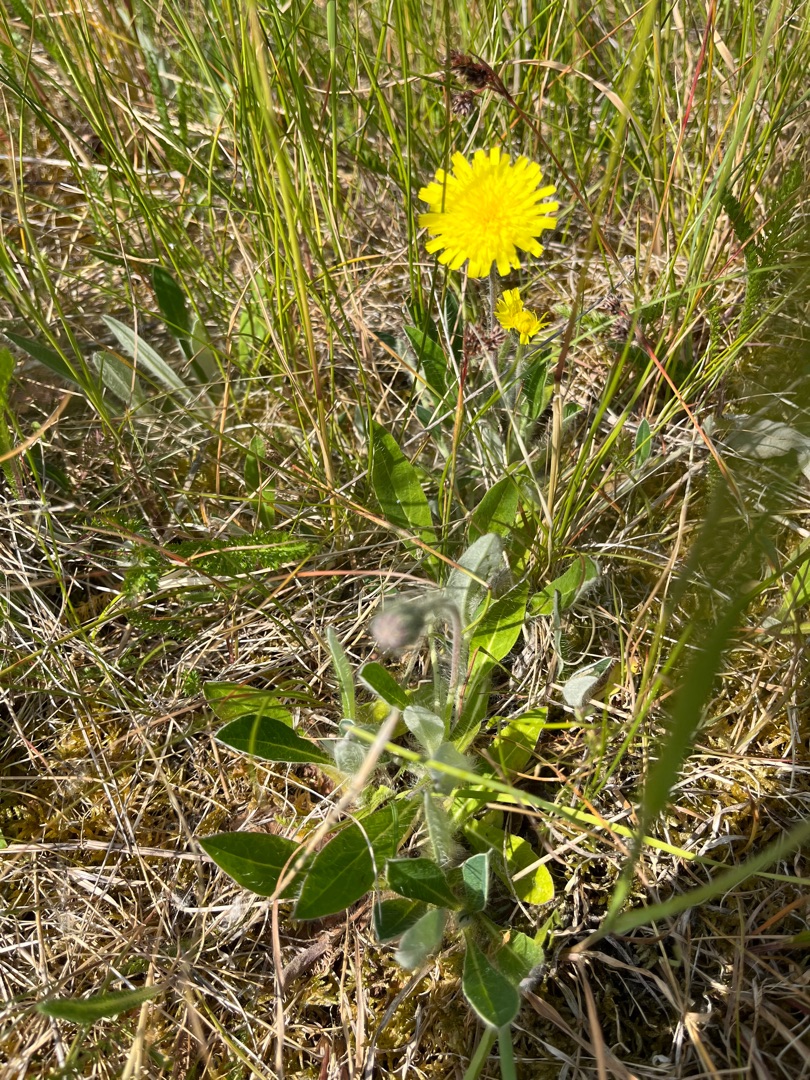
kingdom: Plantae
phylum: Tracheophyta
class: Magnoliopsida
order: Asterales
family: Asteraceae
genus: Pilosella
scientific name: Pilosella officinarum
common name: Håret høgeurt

· · ·

* **Brief**
Please echo every text line from all the rows above word for word, and leave the pictures out.

* **Answer for the task**
kingdom: Plantae
phylum: Tracheophyta
class: Magnoliopsida
order: Asterales
family: Asteraceae
genus: Pilosella
scientific name: Pilosella officinarum
common name: Håret høgeurt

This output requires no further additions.